À FAIRE -
**1.** Dans le texte sur Toronto, quel pont traverse une eau stagnante remplie de lentilles d’eau ?
**2.** Recopiez le passage du texte sur Toronto entre « J’aime les eaux » et « que les crocos. », ces deux passages compris.

EXTRAIT -
■ ■ ■

Je rejoins la vie par la marche, suivant les échoppes qui se préparent pour le chaland : la vie commence quand personne ne regarde. Les travailleurs s’interpellent dans toutes les langues à travers les salles désertes, nettoient la vie de la veille pour commencer un nouveau jour, neuf et brillant. Je prends le temps de flâner comme si j’avais la vie devant moi dans cette ville. Je prends le temps de me prendre un coup de soleil aux couleurs de mon écriture dans un parc. Je fais la paix avec moi-même. Toronto me plaît bien et je me dis peut-être. Ça fait bien longtemps que je ne me suis pas sentie si légère. Je ne m’y attendais pas, je ne pensais rien trouver là et pourtant… J’ai été saisie malgré moi, malgré ma tourmente intérieure. C’est vrai que Toronto n’est pas très jolie, juste comme on me l’a dit. Mais, après tout, on ne choisit pas de qui, d’où ou de quoi, on tombe amoureux. Ça se fait comme ça, sans y penser. Et je suis en train de tomber amoureuse de Toronto comme on respire à chaque seconde. Sans réfléchir. Ici, je me sens fourmiller d’envies. Ici, je vois un futur apparaître et illuminer mes idées noires. Parfois dans la vie, c’est le lieu qui nous choisit plus que le contraire. Je suis au bon endroit de cette minute pour recommencer, pour essayer.
J’aime regarder de nouveaux nuages se refléter dans les vitres de nouveaux gratte-ciel, comme si soudain, ces géants de glace se mouvaient dans l’espace et perdaient de leur rigidité. Si ces bétons armés se mettent en mouvement, pourquoi pas moi ? Je sens mon énergie renaître, je me sens presque prête à affronter les joies et les peines, les réussites et les obstacles. Le « oui mais » ne me fait plus peur. Ce ne sera peut-être pas tous les jours simples mais c’est l’endroit où je me sens prête à réessayer.
J’aime les eaux du lac Ontario qui reflètent les gratte-ciel qui font bouger les nuages d’un côté et abritent quelques havres de paix aux couleurs de la Louisiane de l’autre, sur les îles de Toronto. Le petit pont de Ward’s à Algonquin’s Island traversant une eau stagnante remplie de lentilles d’eau, le soleil éclairant le paysage d’une teinte orangée, ça ressemble à ma Louisiane imaginée. Ne manque plus que les crocos.
Je marche sans relâche afin de m’approprier ma Terre-Neuve, afin que mes pas emmagasinent suffisamment de bonheur pour mon cœur. J’aime la grandeur géante qui m’entoure. J’aime passer des gratte-ciel immenses aux maisons victoriennes, sans transition. J’aime le bruit du vieux nouveau tramway qui sillonne la ville. Mon cœur a besoin de nouveautés plus grandes que moi et la capitale de l’Ontario m’offre ses trésors cachés. Je traverse la ville de West Queen West Street à Greek Town, en passant par The Old Distellery et Cabbagetown, afin de trouver le parfait abri à mes écrits et mon corps ensoleillé.

■ ■ ■

[Données recueillies]
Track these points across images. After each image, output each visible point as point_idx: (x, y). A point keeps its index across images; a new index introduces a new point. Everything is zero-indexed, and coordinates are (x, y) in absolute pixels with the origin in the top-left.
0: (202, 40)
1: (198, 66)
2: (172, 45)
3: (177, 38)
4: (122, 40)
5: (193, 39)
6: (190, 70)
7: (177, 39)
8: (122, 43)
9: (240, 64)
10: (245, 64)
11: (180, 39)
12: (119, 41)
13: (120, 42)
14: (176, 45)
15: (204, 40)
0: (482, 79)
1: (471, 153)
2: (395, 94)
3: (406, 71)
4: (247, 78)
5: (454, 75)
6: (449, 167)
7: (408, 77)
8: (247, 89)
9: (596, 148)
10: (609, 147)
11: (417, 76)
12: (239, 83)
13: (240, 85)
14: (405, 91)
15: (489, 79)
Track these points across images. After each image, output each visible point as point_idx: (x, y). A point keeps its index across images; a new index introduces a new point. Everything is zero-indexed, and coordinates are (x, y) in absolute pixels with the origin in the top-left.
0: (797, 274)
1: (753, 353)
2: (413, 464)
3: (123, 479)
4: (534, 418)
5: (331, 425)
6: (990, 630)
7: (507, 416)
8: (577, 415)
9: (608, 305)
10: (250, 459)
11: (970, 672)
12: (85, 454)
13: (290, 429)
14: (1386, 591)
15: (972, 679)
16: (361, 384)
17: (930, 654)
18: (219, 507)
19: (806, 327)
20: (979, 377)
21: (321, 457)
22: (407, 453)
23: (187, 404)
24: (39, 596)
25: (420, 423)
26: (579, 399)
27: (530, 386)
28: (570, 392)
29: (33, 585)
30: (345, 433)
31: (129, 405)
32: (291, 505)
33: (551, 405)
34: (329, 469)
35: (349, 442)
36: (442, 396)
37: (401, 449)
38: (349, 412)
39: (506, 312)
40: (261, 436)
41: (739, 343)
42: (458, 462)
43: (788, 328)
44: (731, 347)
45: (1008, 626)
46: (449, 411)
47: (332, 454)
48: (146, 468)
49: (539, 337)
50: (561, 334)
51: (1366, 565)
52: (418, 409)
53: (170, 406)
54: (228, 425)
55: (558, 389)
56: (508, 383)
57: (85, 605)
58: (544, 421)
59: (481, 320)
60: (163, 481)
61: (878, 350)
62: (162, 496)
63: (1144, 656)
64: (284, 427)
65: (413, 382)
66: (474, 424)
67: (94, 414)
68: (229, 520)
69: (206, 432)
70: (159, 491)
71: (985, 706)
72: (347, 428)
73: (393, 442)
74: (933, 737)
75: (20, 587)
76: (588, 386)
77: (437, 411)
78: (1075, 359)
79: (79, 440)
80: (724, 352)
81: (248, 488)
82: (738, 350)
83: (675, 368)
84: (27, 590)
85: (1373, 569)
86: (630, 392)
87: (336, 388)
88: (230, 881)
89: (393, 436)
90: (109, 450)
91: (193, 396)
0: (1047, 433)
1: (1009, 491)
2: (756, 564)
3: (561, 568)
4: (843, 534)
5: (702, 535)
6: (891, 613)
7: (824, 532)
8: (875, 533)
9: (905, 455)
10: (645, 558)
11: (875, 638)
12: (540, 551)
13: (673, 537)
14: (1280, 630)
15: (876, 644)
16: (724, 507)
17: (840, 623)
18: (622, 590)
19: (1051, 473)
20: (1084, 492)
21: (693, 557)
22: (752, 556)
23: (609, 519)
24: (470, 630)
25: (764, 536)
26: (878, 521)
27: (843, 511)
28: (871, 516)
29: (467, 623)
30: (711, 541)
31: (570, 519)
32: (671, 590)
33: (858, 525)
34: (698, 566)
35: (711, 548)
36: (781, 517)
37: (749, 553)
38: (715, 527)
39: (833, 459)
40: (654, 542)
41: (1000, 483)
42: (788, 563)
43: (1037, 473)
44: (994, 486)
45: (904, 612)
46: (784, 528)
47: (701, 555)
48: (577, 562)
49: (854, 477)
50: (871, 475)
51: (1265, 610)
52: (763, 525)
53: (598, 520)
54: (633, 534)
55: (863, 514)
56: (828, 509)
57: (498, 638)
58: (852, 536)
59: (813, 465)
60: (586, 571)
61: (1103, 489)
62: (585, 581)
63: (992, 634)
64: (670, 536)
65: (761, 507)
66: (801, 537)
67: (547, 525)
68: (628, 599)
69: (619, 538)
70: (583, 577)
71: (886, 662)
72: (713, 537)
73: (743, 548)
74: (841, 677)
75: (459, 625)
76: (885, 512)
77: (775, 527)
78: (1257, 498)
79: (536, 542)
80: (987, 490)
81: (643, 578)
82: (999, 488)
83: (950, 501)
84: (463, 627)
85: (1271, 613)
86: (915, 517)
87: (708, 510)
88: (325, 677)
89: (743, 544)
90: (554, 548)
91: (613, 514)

■ ■ ■

RÉPONSES PAR TÂCHE -
**1.** Le petit pont de Ward’s à Algonquin’s Island.

**2.**
J’aime les eaux du lac Ontario qui reflètent les gratte-ciel qui font bouger les nuages d’un côté et abritent quelques havres de paix aux couleurs de la Louisiane de l’autre, sur les îles de Toronto. Le petit pont de Ward’s à Algonquin’s Island traversant une eau stagnante remplie de lentilles d’eau, le soleil éclairant le paysage d’une teinte orangée, ça ressemble à ma Louisiane imaginée. Ne manque plus que les crocos.